WHAT THE TASK REQUIRES:
What is needed here is every line of the records that includes "scroll".

(Saved entries)
*** Begin section ***
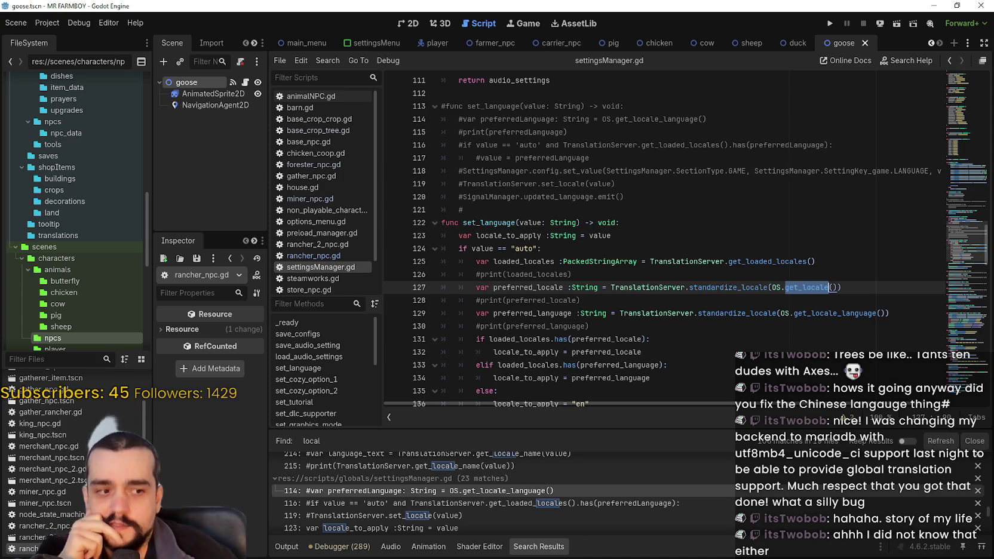
key("alt+Tab")
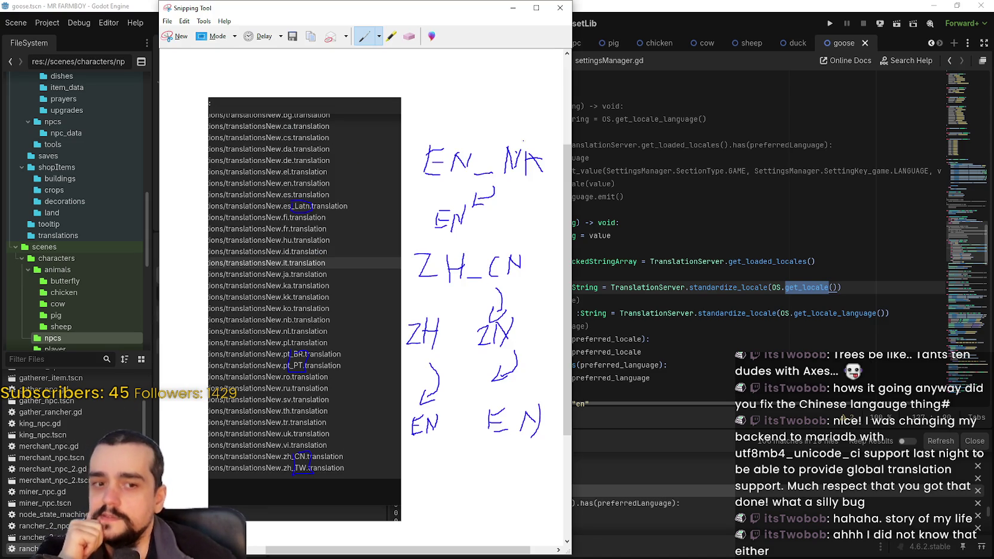
scroll(481, 223, "up", 1)
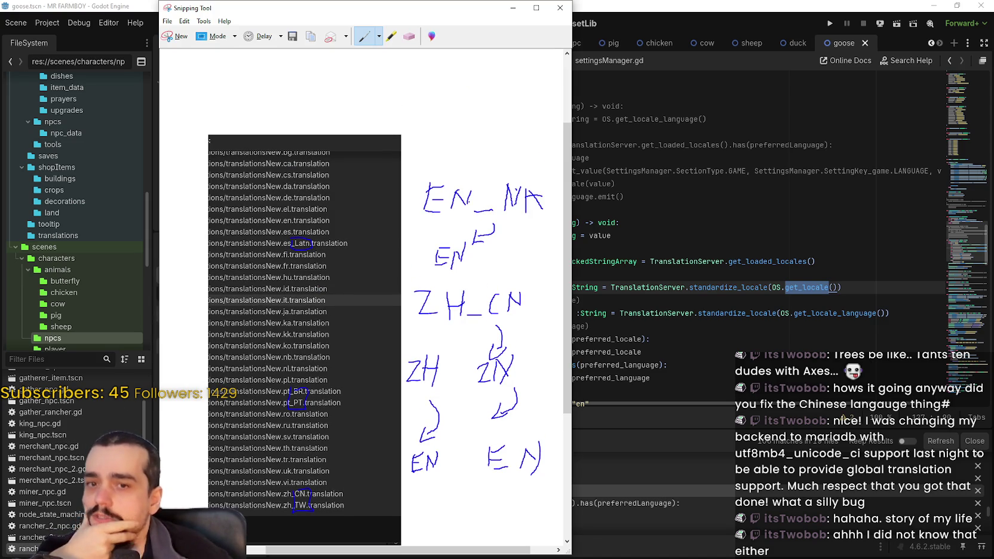
scroll(389, 335, "down", 1)
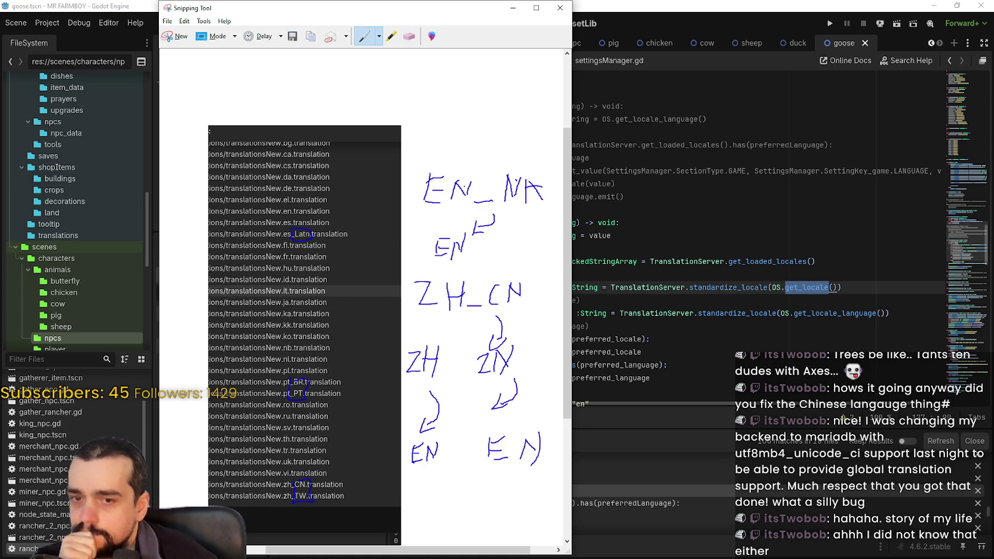
scroll(388, 329, "up", 1)
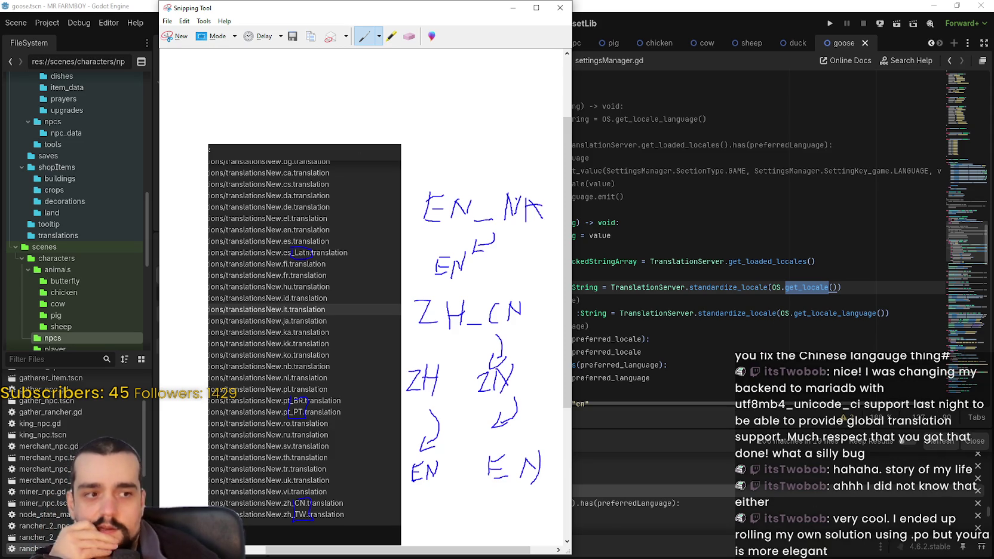
scroll(363, 293, "up", 3)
*** End section ***
RESULT FOR THIS EXERCISE:
scroll(481, 223, "up", 1)
scroll(389, 335, "down", 1)
scroll(388, 329, "up", 1)
scroll(363, 293, "up", 3)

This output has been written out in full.